╭─ INPUT DATA

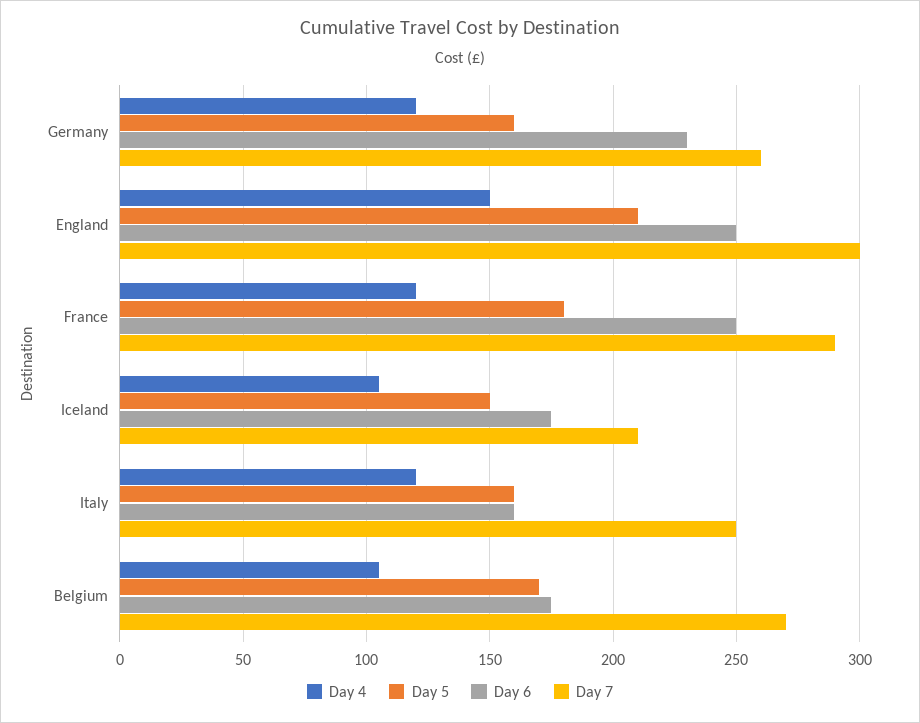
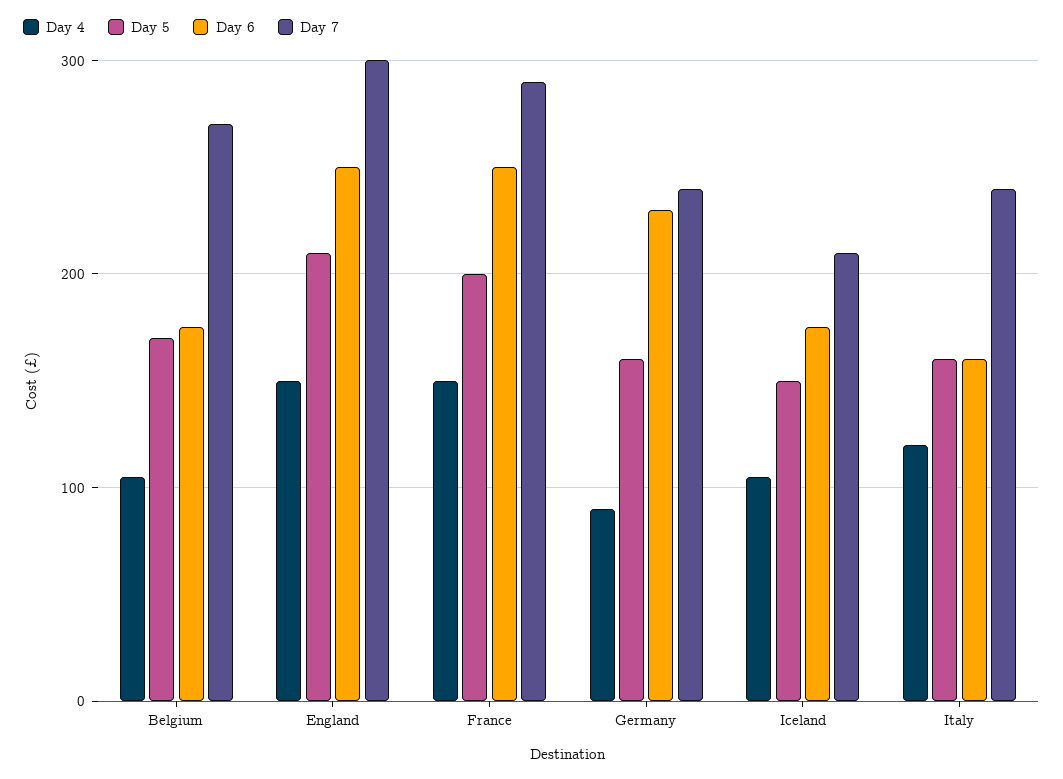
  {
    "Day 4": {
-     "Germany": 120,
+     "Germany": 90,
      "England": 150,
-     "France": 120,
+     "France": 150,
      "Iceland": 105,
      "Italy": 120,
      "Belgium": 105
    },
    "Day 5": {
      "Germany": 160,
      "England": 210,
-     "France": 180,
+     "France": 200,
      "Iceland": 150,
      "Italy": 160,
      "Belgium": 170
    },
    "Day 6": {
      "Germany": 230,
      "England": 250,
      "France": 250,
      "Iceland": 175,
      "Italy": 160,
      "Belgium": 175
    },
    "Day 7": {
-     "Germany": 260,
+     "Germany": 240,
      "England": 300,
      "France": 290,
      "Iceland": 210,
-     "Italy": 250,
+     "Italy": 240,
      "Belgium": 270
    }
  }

╰─
╭─ INPUT DATA

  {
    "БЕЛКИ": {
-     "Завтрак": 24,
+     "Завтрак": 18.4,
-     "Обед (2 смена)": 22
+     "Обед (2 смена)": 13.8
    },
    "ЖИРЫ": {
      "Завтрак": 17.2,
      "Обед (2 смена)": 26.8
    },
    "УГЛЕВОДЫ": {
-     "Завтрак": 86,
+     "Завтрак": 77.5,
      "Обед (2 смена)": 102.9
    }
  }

╰─
╭─ INPUT DATA

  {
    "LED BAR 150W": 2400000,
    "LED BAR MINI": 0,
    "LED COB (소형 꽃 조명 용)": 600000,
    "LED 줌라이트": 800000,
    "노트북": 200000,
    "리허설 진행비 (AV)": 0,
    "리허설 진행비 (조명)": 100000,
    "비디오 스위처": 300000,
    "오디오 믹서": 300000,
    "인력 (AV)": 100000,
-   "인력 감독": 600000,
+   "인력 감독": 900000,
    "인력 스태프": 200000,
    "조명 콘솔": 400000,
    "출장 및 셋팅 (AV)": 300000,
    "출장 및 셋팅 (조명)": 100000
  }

╰─

--- TASK TO COMPLETE ---
Count up the lines of the listing in which the word "смена" occurs, then state that number by itself.

--- ANSWER ---
4